Oleh: Syahrati, S.HI., M.Si 

Penyuluh Agama Islam Kabupaten Bireuen

Tidak semua perjuangan Penyuluh Agama berakhir di mimbar. Ada kalanya, penyuluh harus berada di garis pertahanan terakhir untuk menjaga marwah lembaga keagamaan. Inilah kisah nyata pendampingan hukum yang harus kami jalani di Kabupaten Bireuen, ketika integritas Kantor Urusan Agama (KUA) Samalanga diuji dan digugat dengan tuntutan kerugian materiil dan immateriil yang mencapai angka fantastis: lebih dari satu miliar rupiah.

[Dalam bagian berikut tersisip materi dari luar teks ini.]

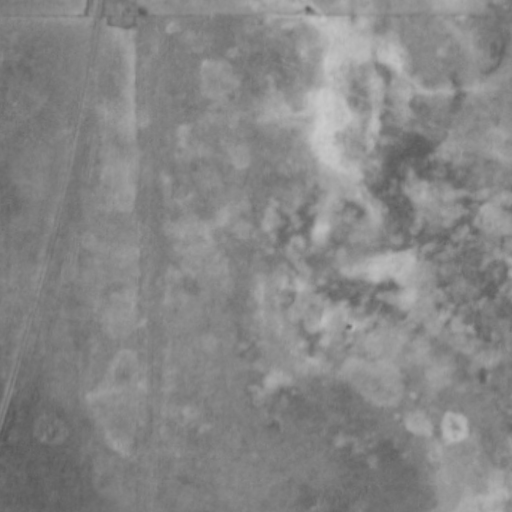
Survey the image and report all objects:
road: (58, 206)
road: (155, 255)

Perjalanan pahit ini bermula dari sebuah prosedur rutin: pemeriksaan calon pengantin (Catin). Berdasarkan pemeriksaan awal di Puskesmas Samalanga (yang kelak menjadi Tergugat I), ditemukan adanya dugaan temuan medis yang merujuk pada ketentuan syariat. 

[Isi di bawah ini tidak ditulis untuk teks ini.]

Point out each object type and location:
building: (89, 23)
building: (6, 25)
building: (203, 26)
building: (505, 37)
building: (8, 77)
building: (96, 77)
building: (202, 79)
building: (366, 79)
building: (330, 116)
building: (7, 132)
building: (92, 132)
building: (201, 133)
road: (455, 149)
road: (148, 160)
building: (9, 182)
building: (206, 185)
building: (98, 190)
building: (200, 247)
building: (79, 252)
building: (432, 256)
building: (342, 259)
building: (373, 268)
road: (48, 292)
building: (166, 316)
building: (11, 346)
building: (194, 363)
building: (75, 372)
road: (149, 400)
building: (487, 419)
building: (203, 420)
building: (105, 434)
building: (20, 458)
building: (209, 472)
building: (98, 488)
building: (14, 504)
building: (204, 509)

KUA Samalanga (Tergugat II) wajib bertindak sesuai regulasi. Sesuai Pasal 53 Kompilasi Hukum Islam (KHI) dan Peraturan Menteri Agama, KUA harus menerbitkan Surat Penolakan Kehendak Nikah Resmi. Tindakan ini adalah prosedur perlindungan, bukan penolakan sepihak, untuk menjaga keabsahan pernikahan dan nasab anak.

Namun, kasus ini memiliki lapisan kompleksitas yang unik. Setelah penolakan awal, Catin kembali membawa hasil pemeriksaan medis kedua yang menyatakan hasil berbeda.

Menanggapi perkembangan data ini dan sebagai wujud sikap solutif dan profesional KUA, kami kemudian mengeluarkan Surat Rekomendasi Pindah Nikah sesuai dengan permainan wali. Langkah ini menunjukkan bahwa KUA tidak berniat menghambat; ketika persoalan administrasi telah mencapai jalan keluar, pernikahan pun akhirnya dapat terlaksana. Secara substansi, masalah pernikahan telah selesai.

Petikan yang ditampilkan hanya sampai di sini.